Last week, the Supreme Court finally decided the issue of whether the Age Discrimination in Employment Act (ADEA) allows groups of older workers to bring what are known as “disparate impact” cases, in the case of Smith v. City of Jackson. While the decision was positive in that it did not rule these types of cases out completely, it will most likely be unclear for a while exactly what types of cases employees will be able to win based upon this decision.
It’s hardly paranoid to believe that there is discrimination out there that is subtle enough that it is difficult to prove legally. As Laurie McCann of the AARP points out, before last week’s ruling, job seekers filing a lawsuit “would have had to prove that the employer crafted that policy because they wanted to screen out older workers. That proof of intent is very hard to come by even if it was there. You’d be very lucky if in discovery you found the memo or something that said that was their intent.” (See New York Daily News article.)
One of the ways that lawyers have been able to ferret out discrimination has been to bring what is known as a “disparate impact” case. Rather than having to prove that someone in a position of authority intended to discriminate against the employee bringing the case, using a disparate impact theory allows groups of workers to show that a particular policy more adversely affects a protected group than a comparable non-protected group of workers.

▬▬▬▬▬▬▬▬▬▬

● Written instruction 1
Please transcribe the part of the age discrimination passage that opens with the words containing "One of the ways" and closes with "group of workers.".
● Written instruction 2
Write the next part of the age discrimination passage, starting after its last sentence.

▬▬▬▬▬▬▬▬▬▬

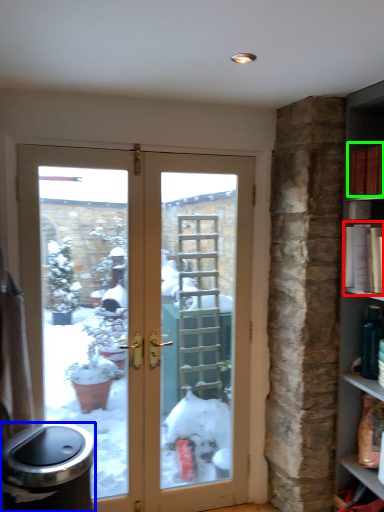
Question: Estimate the real-world distances between objects in this image. Which object is closer to book (highlighted by a red box), garbage (highlighted by a blue box) or book (highlighted by a green box)?

Choices:
 (A) garbage
 (B) book

Answer: (B)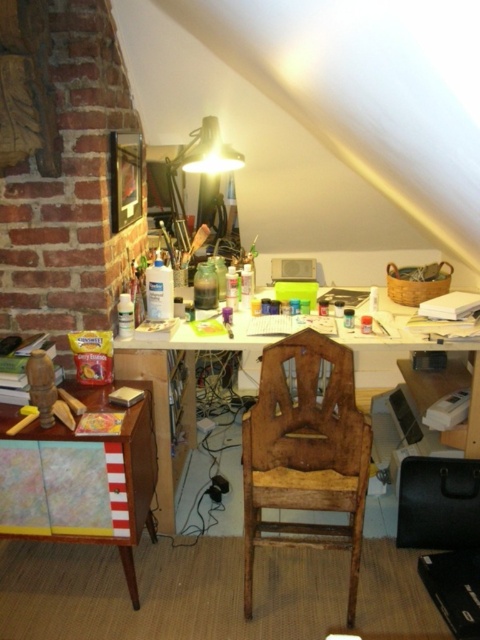
In the scene shown: Can you confirm if wooden desk at center is positioned below wooden cabinet at lower left?

Incorrect, wooden desk at center is not positioned below wooden cabinet at lower left.

The height and width of the screenshot is (640, 480). In order to click on wooden desk at center in this screenshot , I will do `click(183, 392)`.

Is point (115, 346) positioned after point (139, 406)?

Yes, point (115, 346) is behind point (139, 406).

The image size is (480, 640). Identify the location of wooden desk at center. (183, 392).

Does wooden chair at center have a lesser width compared to wooden desk at center?

Yes, wooden chair at center is thinner than wooden desk at center.

Does wooden chair at center come behind wooden desk at center?

No, wooden chair at center is closer to the viewer.

You are a GUI agent. You are given a task and a screenshot of the screen. Output one action in this format:
    pyautogui.click(x=<x>, y=<y>)
    Task: Click on the wooden chair at center
    
    Given the screenshot: What is the action you would take?
    pyautogui.click(x=304, y=452)

Is wooden chair at center wider than wooden cabinet at lower left?

No, wooden chair at center is not wider than wooden cabinet at lower left.

Is wooden chair at center further to camera compared to wooden cabinet at lower left?

No, wooden chair at center is closer to the viewer.

Locate an element on the screen. Image resolution: width=480 pixels, height=640 pixels. wooden chair at center is located at coordinates (304, 452).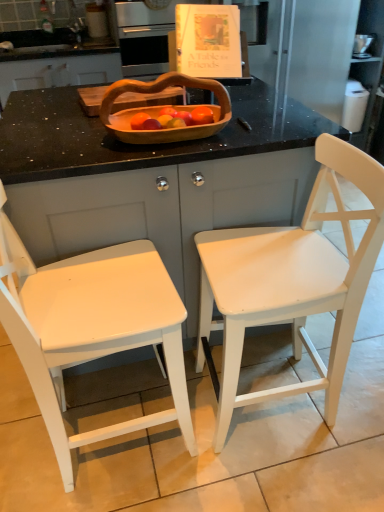
What is the approximate height of matte wood counter at center?

matte wood counter at center is 35.98 inches in height.

Locate an element on the screen. This screenshot has width=384, height=512. wooden basket at center is located at coordinates (160, 110).

Identify the location of matte wood counter at center. This screenshot has height=512, width=384. (153, 180).

Does matte white book at upper center have a larger size compared to white painted wood chair at right, the 2th chair positioned from the left?

Incorrect, matte white book at upper center is not larger than white painted wood chair at right, the 2th chair positioned from the left.

Can white painted wood chair at right, the 2th chair positioned from the left, be found inside matte white book at upper center?

Actually, white painted wood chair at right, the 2th chair positioned from the left, is outside matte white book at upper center.

Is matte white book at upper center in front of or behind white painted wood chair at right, marked as the 1th chair in a right-to-left arrangement, in the image?

matte white book at upper center is positioned farther from the viewer than white painted wood chair at right, marked as the 1th chair in a right-to-left arrangement.

In the scene shown: Is white painted wood chair at left, which is the first chair in left-to-right order, with wooden cutting board at upper center?

They are not placed beside each other.

From a real-world perspective, is white painted wood chair at left, which is the first chair in left-to-right order, on top of wooden cutting board at upper center?

No.

Which is behind, white painted wood chair at left, which is the first chair in left-to-right order, or wooden cutting board at upper center?

wooden cutting board at upper center.

Can you confirm if white painted wood chair at left, which ranks as the 2th chair in right-to-left order, is smaller than wooden cutting board at upper center?

Incorrect, white painted wood chair at left, which ranks as the 2th chair in right-to-left order, is not smaller in size than wooden cutting board at upper center.

Considering the positions of points (185, 138) and (341, 347), is point (185, 138) closer to camera compared to point (341, 347)?

Yes, it is.

Is wooden basket at center positioned before white painted wood chair at right, marked as the 1th chair in a right-to-left arrangement?

No, wooden basket at center is behind white painted wood chair at right, marked as the 1th chair in a right-to-left arrangement.

Considering the relative sizes of wooden basket at center and white painted wood chair at right, the 2th chair positioned from the left, in the image provided, is wooden basket at center bigger than white painted wood chair at right, the 2th chair positioned from the left,?

No, wooden basket at center is not bigger than white painted wood chair at right, the 2th chair positioned from the left.

Based on the photo, from the image's perspective, is wooden basket at center located above white painted wood chair at right, marked as the 1th chair in a right-to-left arrangement?

Yes, from the image's perspective, wooden basket at center is over white painted wood chair at right, marked as the 1th chair in a right-to-left arrangement.

From the image's perspective, relative to wooden cutting board at upper center, is matte wood counter at center above or below?

Based on their image positions, matte wood counter at center is located beneath wooden cutting board at upper center.

Is matte wood counter at center oriented away from wooden cutting board at upper center?

matte wood counter at center is not turned away from wooden cutting board at upper center.

Based on the photo, is matte wood counter at center wider or thinner than wooden cutting board at upper center?

In the image, matte wood counter at center appears to be wider than wooden cutting board at upper center.

How much distance is there between matte wood counter at center and wooden cutting board at upper center?

matte wood counter at center and wooden cutting board at upper center are 11.64 inches apart.

From the image's perspective, which one is positioned higher, white painted wood chair at left, which is the first chair in left-to-right order, or matte white book at upper center?

matte white book at upper center appears higher in the image.

Is white painted wood chair at left, which ranks as the 2th chair in right-to-left order, bigger than matte white book at upper center?

No, white painted wood chair at left, which ranks as the 2th chair in right-to-left order, is not bigger than matte white book at upper center.

From a real-world perspective, between white painted wood chair at left, which is the first chair in left-to-right order, and matte white book at upper center, who is vertically lower?

In real-world perspective, white painted wood chair at left, which is the first chair in left-to-right order, is lower.

Are white painted wood chair at left, which is the first chair in left-to-right order, and matte white book at upper center located far from each other?

Absolutely, white painted wood chair at left, which is the first chair in left-to-right order, is distant from matte white book at upper center.

Is matte wood counter at center far away from wooden basket at center?

No.

In the scene shown: From the image's perspective, which one is positioned lower, matte wood counter at center or wooden basket at center?

matte wood counter at center.

Which of these two, matte wood counter at center or wooden basket at center, is wider?

Wider between the two is matte wood counter at center.

How far apart are matte wood counter at center and wooden basket at center?

matte wood counter at center and wooden basket at center are 8.62 inches apart from each other.

Is wooden basket at center to the left of matte white book at upper center from the viewer's perspective?

No.

From a real-world perspective, is wooden basket at center physically above matte white book at upper center?

Indeed, from a real-world perspective, wooden basket at center stands above matte white book at upper center.

The image size is (384, 512). I want to click on basket above the matte white book at upper center (from a real-world perspective), so click(160, 110).

Are wooden basket at center and matte white book at upper center beside each other?

wooden basket at center and matte white book at upper center are clearly separated.

Find the location of a particular element. Image resolution: width=384 pixels, height=512 pixels. kitchen appliance on the left of white painted wood chair at right, marked as the 1th chair in a right-to-left arrangement is located at coordinates (144, 38).

At what (x,y) coordinates should I click in order to perform the action: click on cutting board that appears above the white painted wood chair at left, which ranks as the 2th chair in right-to-left order (from the image's perspective). Please return your answer as a coordinate pair (x, y). Looking at the image, I should click on (148, 99).

Estimate the real-world distances between objects in this image. Which object is closer to wooden basket at center, matte wood counter at center or matte white book at upper center?

Based on the image, matte wood counter at center appears to be nearer to wooden basket at center.

Considering their positions, is white painted wood chair at right, the 2th chair positioned from the left, positioned further to matte white book at upper center than wooden basket at center?

white painted wood chair at right, the 2th chair positioned from the left.

Which object lies further to the anchor point wooden cutting board at upper center, white painted wood chair at right, marked as the 1th chair in a right-to-left arrangement, or matte white book at upper center?

Based on the image, matte white book at upper center appears to be further to wooden cutting board at upper center.

When comparing their distances from white painted wood chair at left, which is the first chair in left-to-right order, does wooden basket at center or matte white book at upper center seem further?

Among the two, matte white book at upper center is located further to white painted wood chair at left, which is the first chair in left-to-right order.

Which object lies nearer to the anchor point white painted wood chair at left, which is the first chair in left-to-right order, matte wood counter at center or wooden cutting board at upper center?

Based on the image, matte wood counter at center appears to be nearer to white painted wood chair at left, which is the first chair in left-to-right order.

When comparing their distances from matte wood counter at center, does matte white book at upper center or wooden cutting board at upper center seem further?

Based on the image, matte white book at upper center appears to be further to matte wood counter at center.

When comparing their distances from matte wood counter at center, does white painted wood chair at right, marked as the 1th chair in a right-to-left arrangement, or wooden basket at center seem closer?

The object closer to matte wood counter at center is wooden basket at center.

From the image, which object appears to be nearer to white painted wood chair at right, marked as the 1th chair in a right-to-left arrangement, matte white book at upper center or wooden basket at center?

wooden basket at center is positioned closer to the anchor white painted wood chair at right, marked as the 1th chair in a right-to-left arrangement.

The height and width of the screenshot is (512, 384). Find the location of `counter positioned between white painted wood chair at left, which ranks as the 2th chair in right-to-left order, and matte white book at upper center from near to far`. counter positioned between white painted wood chair at left, which ranks as the 2th chair in right-to-left order, and matte white book at upper center from near to far is located at coordinates (153, 180).

This screenshot has width=384, height=512. I want to click on cutting board between matte white book at upper center and white painted wood chair at left, which ranks as the 2th chair in right-to-left order, in the vertical direction, so click(148, 99).

Find the location of a particular element. The image size is (384, 512). counter between wooden basket at center and white painted wood chair at right, the 2th chair positioned from the left, vertically is located at coordinates (153, 180).

Identify the location of basket between wooden cutting board at upper center and white painted wood chair at right, marked as the 1th chair in a right-to-left arrangement, vertically. (160, 110).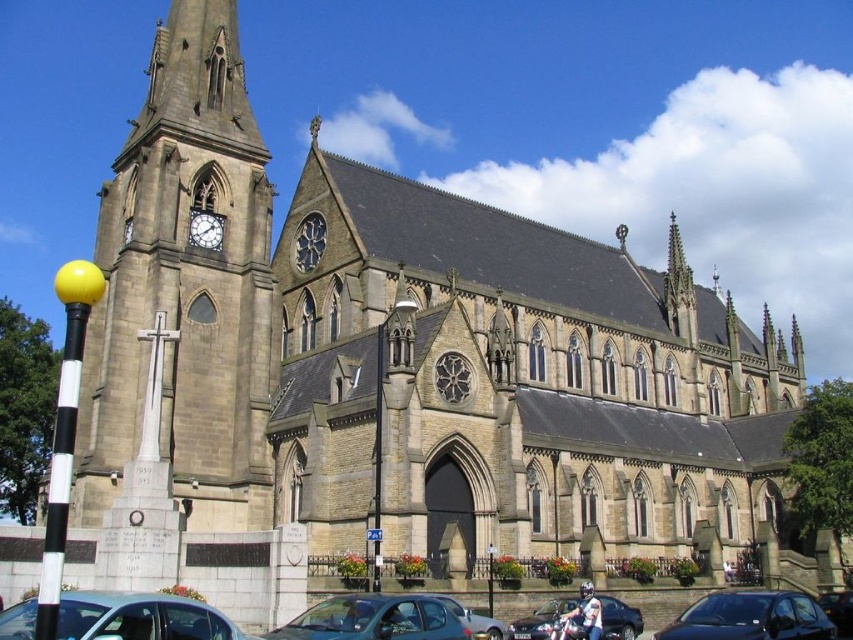
You are a pedestrian standing in front of the Gothic church and want to cross the street. There are two cars parked near the church facade. The metallic blue car at lower left and the shiny black car at lower right. Which car is closer to you as you face the church?

The metallic blue car at lower left is closer to you because it is in front of the shiny black car at lower right.

You are a pedestrian standing in front of the grand Gothic church. You see a metallic blue car at lower left and a shiny black car at lower right. Which car is positioned further to the left side of the church?

The metallic blue car at lower left is positioned further to the left side of the church compared to the shiny black car at lower right.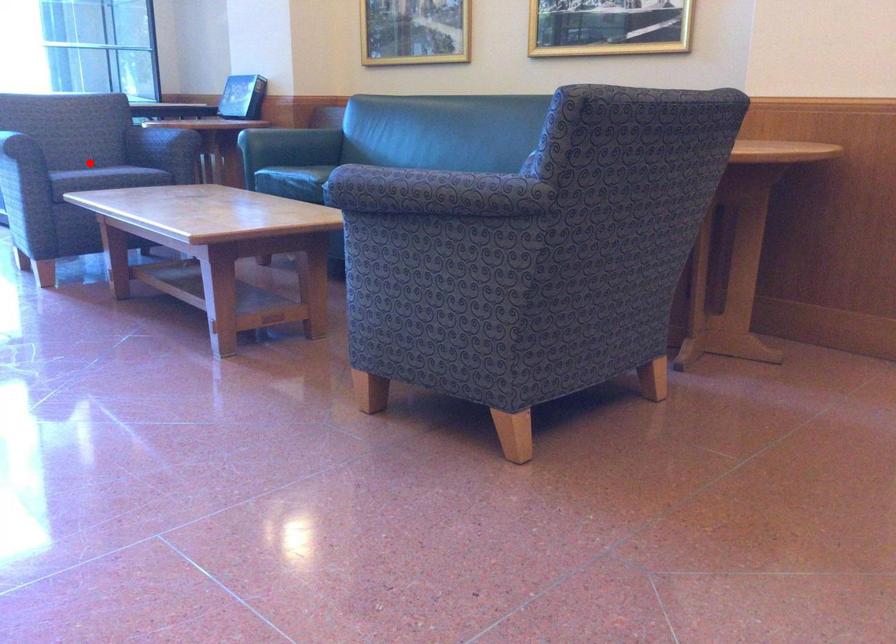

▬▬▬▬▬▬▬▬▬▬

● Exercise result 1
One of the ways that lawyers have been able to ferret out discrimination has been to bring what is known as a “disparate impact” case. Rather than having to prove that someone in a position of authority intended to discriminate against the employee bringing the case, using a disparate impact theory allows groups of workers to show that a particular policy more adversely affects a protected group than a comparable non-protected group of workers.

● Exercise result 2
For example, there are a number of cases where African-Americans have been able to show they were adversely affected by a testing or promotional process. Rather than showing that someone administering the test created it for the purpose of screening out African-Americans, those affected could show that the process weeded out African-Americans in numbers disproportionate to their participation in the process. This prevents companies from developing seemingly-neutral policies, but nonetheless using them to screen out certain groups of employees. However, race discrimination is evaluated under a different law, Title VII, than age discrimination, which is made illegal by the ADEA. The Supreme Court had not yet spoken on whether age discrimination cases could be brought as disparate impact cases, and lower courts around the country were divided on whether it was legally possible to do so.
For older workers, disparate impact issues often arise in mass layoff or “reduction-in-force” situations, where the group of those laid off contains more older workers, and the group of those retained contains more younger workers. Another common situation involves the interplay of years of service and salaries. Since years of service often, but not always, correlates with age, it can be tricky to determine whether a particular practice tied to years of service serves as a proxy for age discrimination.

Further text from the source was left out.